• **SET OF TASKS**
[a] Reproduce, word for word, the part of the Shostakovich Symphony 14 thread starting with "I like the 14th" and going on through "through them all.".
[b] Render this sentence from the Shostakovich Symphony 14 thread in Spanish: "Most of the poems deal with the theme of death, particularly that of unjust or early death."

━━━━━ PASSAGE TO READ

# Shostakovich Symphony 14



## Enthusiast (Mar 5, 2016)

This is my favourite Shostakovich symphony but is, I know, one that many of the more committed Shostakovich listeners here tend to dismiss. I do greatly like some of the others - 5 and 10 especially and also the flawed 6 - but not so heartily as 14. Any other 14 lovers here? Or, for those who are less enamoured, why? What's wrong with it? Also, I wonder if anyone has knowledge about where it came from - why did Shostakovich suddenly go in such a different direction, for example? Was it the influence of his friend Britten? 

As for performances, I have heard a great many but none seem to come close to the Rostropovich with Reshetin and Vishnevskaya (both singing really beautifully). Currentzis gives us a different take (neoclassical?) that I also enjoy.


----------



## Art Rock (Nov 28, 2009)

One of his best - and I regard Shosty as one of the greatest symphonists of all time. 



It is a work for soprano, bass and a small string orchestra with percussion, consisting of eleven linked settings of poems by four authors. Most of the poems deal with the theme of death, particularly that of unjust or early death. The composer himself was initially unsure what to call the work, eventually designating it a symphony rather than a song cycle to emphasise the unity of the work musically and philosophically: most of the poems deal with the subject of mortality. I have a number of versions, but I'm always going back to the first one I heard, which has the added bonus that the poems are all sung in their original language. That version is by the Concertgebouw Orchestra under Bernard Haitink, with Julia Varady and Dietrich Fischer-Dieskau, on a Decca CD.


----------



## elgar's ghost (Aug 8, 2010)

I like the 14th a lot, but have difficulty envisioning it as a symphony in the way I can with _Das Lied von der Erde _or DSCH's own 13th. Because it consists of relatively short passages it feels like it has more in common with the orchestral versions of the later song cycles (_Six Poems by Marina Tsevayeva _op.143a and _Suite on Verses of Michelangelo Buonarroti _op.145a), not least because the themes of death, despair and resignation seem to run through them all.

I came by it via Bernard Haitink's recording on Decca with Dietrich Fischer-Dieskau and Júlia Várady. It's not my favourite, although I certainly think it's worth hanging onto because the work is sung in the original languages of the poems rather than Russian for them all, a version which the composer himself sanctioned. However, I think having all the poems sung in Russian plumbs even darker depths, and that is why I prefer the Melodiya recordings made by Rozhdestvensky (with Anatoly Safiulin and Makuala Kasrashubili) and Kondrashin (with Evgeny Nestorenko and Evgenya Tselovalnik).


----------



## Barbebleu (May 17, 2015)

━━━━━━━━━━
━━━━━ DATA EXTRACT

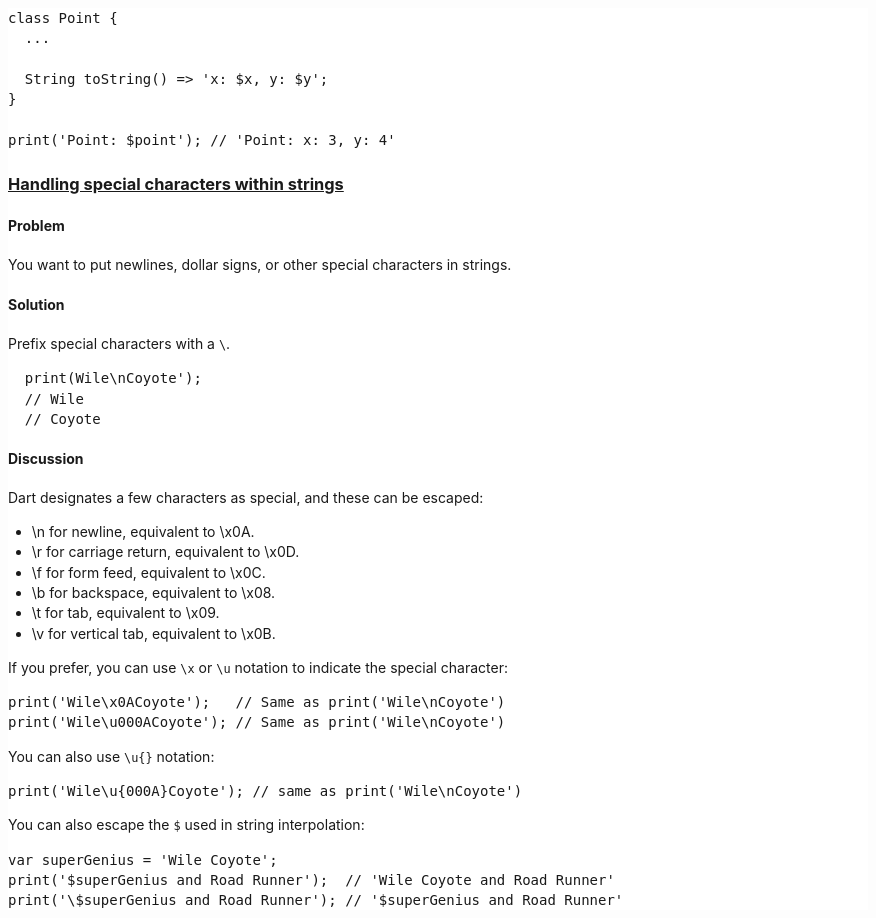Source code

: <pre class="programlisting">
class Point {
  ...
    
  String toString() => 'x: $x, y: $y';
}

print('Point: $point'); // 'Point: x: 3, y: 4'
</pre>

<h3><a id="handling_special_characters_within_strings" href="#handling_special_characters_within_strings">Handling special characters within strings</a></h3>

#### Problem

You want to put newlines, dollar signs, or other special characters in strings.

#### Solution

Prefix special characters with a `\`.

<pre class="programlisting">
  print(Wile\nCoyote'); 
  // Wile
  // Coyote
</pre>

#### Discussion

Dart designates a few characters as special, and these can be escaped:

* \n for newline, equivalent to \x0A.
* \r for carriage return, equivalent to \x0D.
* \f for form feed, equivalent to \x0C.
* \b for backspace, equivalent to \x08.
* \t for tab, equivalent to \x09.
* \v for vertical tab, equivalent to \x0B.

If you prefer, you can use `\x` or `\u` notation to indicate the special
character:

<pre class="programlisting">
print('Wile\x0ACoyote');   // Same as print('Wile\nCoyote')
print('Wile\u000ACoyote'); // Same as print('Wile\nCoyote') 
</pre>

You can also use `\u{}` notation:

<pre class="programlisting">
print('Wile\u{000A}Coyote'); // same as print('Wile\nCoyote')
</pre>

You can also escape the `$` used in string interpolation:

<pre class="programlisting">
var superGenius = 'Wile Coyote';
print('$superGenius and Road Runner');  // 'Wile Coyote and Road Runner'
print('\$superGenius and Road Runner'); // '$superGenius and Road Runner'
</pre>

━━━━━━━━━━

• **ANSWERS FOR THIS EXERCISE**
[a]
I like the 14th a lot, but have difficulty envisioning it as a symphony in the way I can with _Das Lied von der Erde _or DSCH's own 13th. Because it consists of relatively short passages it feels like it has more in common with the orchestral versions of the later song cycles (_Six Poems by Marina Tsevayeva _op.143a and _Suite on Verses of Michelangelo Buonarroti _op.145a), not least because the themes of death, despair and resignation seem to run through them all.

[b] La mayoría de los poemas tratan el tema de la muerte, en particular el de la muerte injusta o prematura.